## Data supplied
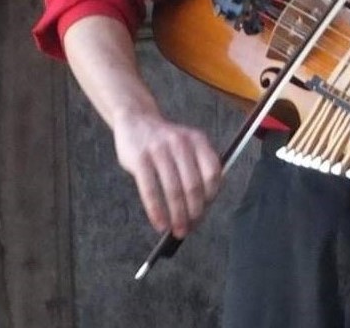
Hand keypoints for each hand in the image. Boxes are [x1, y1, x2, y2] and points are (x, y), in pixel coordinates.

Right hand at [112, 108, 221, 237]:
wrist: (137, 120)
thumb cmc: (166, 141)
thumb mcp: (188, 144)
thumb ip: (198, 167)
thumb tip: (203, 207)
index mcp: (198, 140)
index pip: (212, 172)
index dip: (211, 196)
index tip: (205, 212)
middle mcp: (181, 143)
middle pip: (194, 184)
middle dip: (194, 212)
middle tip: (190, 227)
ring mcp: (160, 150)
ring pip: (173, 190)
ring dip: (177, 216)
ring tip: (177, 230)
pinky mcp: (140, 159)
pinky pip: (150, 191)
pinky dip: (156, 211)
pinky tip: (159, 224)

## Assignment
Word for word, return the listing above; the pictures do not belong in the copy.

## Your solution
Hand keypoints for each hand in the image. Boxes are [x1, y1, x2, y2] and points are (x, y), in pixel coordinates.

Right hand at [112, 108, 221, 237]:
wrist: (137, 120)
thumb cmc: (166, 141)
thumb mcp: (188, 144)
thumb ip: (198, 167)
thumb tip: (203, 207)
index mcp: (198, 140)
index pip: (212, 172)
index dip: (211, 196)
index tip: (205, 212)
middle mcp: (181, 143)
middle pip: (194, 184)
middle dip: (194, 212)
middle tip: (190, 227)
ring mcp: (160, 150)
ring pip: (173, 190)
ring dip: (177, 216)
ring tip: (177, 230)
pinky mcp: (140, 159)
pinky pip: (150, 191)
pinky dip: (156, 211)
pinky tip: (159, 224)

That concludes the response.